EXERCISE DESCRIPTION: The result must match the data exactly, line for line.

[Saved data entries]

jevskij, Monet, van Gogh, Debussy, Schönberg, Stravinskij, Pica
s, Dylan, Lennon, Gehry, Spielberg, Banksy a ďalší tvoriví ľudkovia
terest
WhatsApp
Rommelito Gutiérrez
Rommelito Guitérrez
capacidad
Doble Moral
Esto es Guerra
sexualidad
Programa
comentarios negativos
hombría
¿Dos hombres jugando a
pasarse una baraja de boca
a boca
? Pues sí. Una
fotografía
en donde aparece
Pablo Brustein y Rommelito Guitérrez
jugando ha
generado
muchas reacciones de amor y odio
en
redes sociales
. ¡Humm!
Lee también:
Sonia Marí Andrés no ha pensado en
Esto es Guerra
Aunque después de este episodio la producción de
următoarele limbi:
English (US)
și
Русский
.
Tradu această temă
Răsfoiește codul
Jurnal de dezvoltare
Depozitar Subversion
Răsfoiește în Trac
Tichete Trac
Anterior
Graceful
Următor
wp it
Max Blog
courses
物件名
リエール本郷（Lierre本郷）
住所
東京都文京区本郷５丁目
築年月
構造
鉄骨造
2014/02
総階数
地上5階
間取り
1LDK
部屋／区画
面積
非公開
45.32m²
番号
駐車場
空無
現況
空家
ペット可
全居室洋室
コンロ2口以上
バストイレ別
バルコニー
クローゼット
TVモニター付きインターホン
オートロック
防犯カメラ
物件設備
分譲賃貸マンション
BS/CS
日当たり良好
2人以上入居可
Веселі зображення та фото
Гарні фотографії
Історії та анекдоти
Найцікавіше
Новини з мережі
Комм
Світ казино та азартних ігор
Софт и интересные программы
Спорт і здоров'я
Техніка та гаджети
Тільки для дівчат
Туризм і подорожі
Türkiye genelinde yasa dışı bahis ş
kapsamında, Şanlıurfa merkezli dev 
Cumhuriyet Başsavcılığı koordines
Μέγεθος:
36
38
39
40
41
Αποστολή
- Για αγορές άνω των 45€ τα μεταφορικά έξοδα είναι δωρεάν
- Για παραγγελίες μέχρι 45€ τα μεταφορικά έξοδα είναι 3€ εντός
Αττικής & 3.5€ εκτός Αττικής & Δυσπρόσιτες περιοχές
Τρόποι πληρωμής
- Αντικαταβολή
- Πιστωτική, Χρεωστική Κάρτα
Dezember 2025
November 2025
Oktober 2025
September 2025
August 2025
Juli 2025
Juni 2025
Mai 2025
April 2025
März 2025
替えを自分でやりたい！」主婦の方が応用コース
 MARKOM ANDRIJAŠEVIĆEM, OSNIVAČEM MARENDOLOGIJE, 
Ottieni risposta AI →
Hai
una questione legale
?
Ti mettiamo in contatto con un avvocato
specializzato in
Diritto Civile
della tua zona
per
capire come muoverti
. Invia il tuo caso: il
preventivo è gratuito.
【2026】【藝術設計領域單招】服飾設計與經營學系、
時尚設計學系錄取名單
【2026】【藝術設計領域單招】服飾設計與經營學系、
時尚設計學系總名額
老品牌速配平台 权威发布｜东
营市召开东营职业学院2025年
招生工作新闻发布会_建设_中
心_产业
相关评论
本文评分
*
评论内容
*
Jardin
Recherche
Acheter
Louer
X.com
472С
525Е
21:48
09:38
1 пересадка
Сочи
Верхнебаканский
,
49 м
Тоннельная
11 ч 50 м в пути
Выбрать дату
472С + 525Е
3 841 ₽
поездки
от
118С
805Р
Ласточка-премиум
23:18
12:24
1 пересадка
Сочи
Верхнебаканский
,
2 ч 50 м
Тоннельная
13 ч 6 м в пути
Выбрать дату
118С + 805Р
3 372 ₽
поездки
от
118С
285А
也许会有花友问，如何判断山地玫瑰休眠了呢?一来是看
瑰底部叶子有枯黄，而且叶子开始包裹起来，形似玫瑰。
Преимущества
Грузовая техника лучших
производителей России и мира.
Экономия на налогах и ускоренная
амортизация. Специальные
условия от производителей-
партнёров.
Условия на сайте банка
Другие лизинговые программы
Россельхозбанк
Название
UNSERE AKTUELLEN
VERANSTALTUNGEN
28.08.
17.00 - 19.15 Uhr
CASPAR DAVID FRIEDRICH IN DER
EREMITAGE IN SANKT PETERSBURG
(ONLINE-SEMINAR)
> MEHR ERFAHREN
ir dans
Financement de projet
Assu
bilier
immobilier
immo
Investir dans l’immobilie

ANSWER TO THIS TASK:
jevskij, Monet, van Gogh, Debussy, Schönberg, Stravinskij, Pica
s, Dylan, Lennon, Gehry, Spielberg, Banksy a ďalší tvoriví ľudkovia
terest
WhatsApp
Rommelito Gutiérrez
Rommelito Guitérrez
capacidad
Doble Moral
Esto es Guerra
sexualidad
Programa
comentarios negativos
hombría
¿Dos hombres jugando a
pasarse una baraja de boca
a boca
? Pues sí. Una
fotografía
en donde aparece
Pablo Brustein y Rommelito Guitérrez
jugando ha
generado
muchas reacciones de amor y odio
en
redes sociales
. ¡Humm!
Lee también:
Sonia Marí Andrés no ha pensado en
Esto es Guerra
Aunque después de este episodio la producción de
următoarele limbi:
English (US)
și
Русский
.
Tradu această temă
Răsfoiește codul
Jurnal de dezvoltare
Depozitar Subversion
Răsfoiește în Trac
Tichete Trac
Anterior
Graceful
Următor
wp it
Max Blog
courses
物件名
リエール本郷（Lierre本郷）
住所
東京都文京区本郷５丁目
築年月
構造
鉄骨造
2014/02
総階数
地上5階
間取り
1LDK
部屋／区画
面積
非公開
45.32m²
番号
駐車場
空無
現況
空家
ペット可
全居室洋室
コンロ2口以上
バストイレ別
バルコニー
クローゼット
TVモニター付きインターホン
オートロック
防犯カメラ
物件設備
分譲賃貸マンション
BS/CS
日当たり良好
2人以上入居可
Веселі зображення та фото
Гарні фотографії
Історії та анекдоти
Найцікавіше
Новини з мережі
Комм
Світ казино та азартних ігор
Софт и интересные программы
Спорт і здоров'я
Техніка та гаджети
Тільки для дівчат
Туризм і подорожі
Türkiye genelinde yasa dışı bahis ş
kapsamında, Şanlıurfa merkezli dev 
Cumhuriyet Başsavcılığı koordines
Μέγεθος:
36
38
39
40
41
Αποστολή
- Για αγορές άνω των 45€ τα μεταφορικά έξοδα είναι δωρεάν
- Για παραγγελίες μέχρι 45€ τα μεταφορικά έξοδα είναι 3€ εντός
Αττικής & 3.5€ εκτός Αττικής & Δυσπρόσιτες περιοχές
Τρόποι πληρωμής
- Αντικαταβολή
- Πιστωτική, Χρεωστική Κάρτα
Dezember 2025
November 2025
Oktober 2025
September 2025
August 2025
Juli 2025
Juni 2025
Mai 2025
April 2025
März 2025
替えを自分でやりたい！」主婦の方が応用コース
 MARKOM ANDRIJAŠEVIĆEM, OSNIVAČEM MARENDOLOGIJE, 
Ottieni risposta AI →
Hai
una questione legale
?
Ti mettiamo in contatto con un avvocato
specializzato in
Diritto Civile
della tua zona
per
capire come muoverti
. Invia il tuo caso: il
preventivo è gratuito.
【2026】【藝術設計領域單招】服飾設計與經營學系、
時尚設計學系錄取名單
【2026】【藝術設計領域單招】服飾設計與經營學系、
時尚設計學系總名額
老品牌速配平台 权威发布｜东
营市召开东营职业学院2025年
招生工作新闻发布会_建设_中
心_产业
相关评论
本文评分
*
评论内容
*
Jardin
Recherche
Acheter
Louer
X.com
472С
525Е
21:48
09:38
1 пересадка
Сочи
Верхнебаканский
,
49 м
Тоннельная
11 ч 50 м в пути
Выбрать дату
472С + 525Е
3 841 ₽
поездки
от
118С
805Р
Ласточка-премиум
23:18
12:24
1 пересадка
Сочи
Верхнебаканский
,
2 ч 50 м
Тоннельная
13 ч 6 м в пути
Выбрать дату
118С + 805Р
3 372 ₽
поездки
от
118С
285А
也许会有花友问，如何判断山地玫瑰休眠了呢?一来是看
瑰底部叶子有枯黄，而且叶子开始包裹起来，形似玫瑰。
Преимущества
Грузовая техника лучших
производителей России и мира.
Экономия на налогах и ускоренная
амортизация. Специальные
условия от производителей-
партнёров.
Условия на сайте банка
Другие лизинговые программы
Россельхозбанк
Название
UNSERE AKTUELLEN
VERANSTALTUNGEN
28.08.
17.00 - 19.15 Uhr
CASPAR DAVID FRIEDRICH IN DER
EREMITAGE IN SANKT PETERSBURG
(ONLINE-SEMINAR)
> MEHR ERFAHREN
ir dans
Financement de projet
Assu
bilier
immobilier
immo
Investir dans l’immobilie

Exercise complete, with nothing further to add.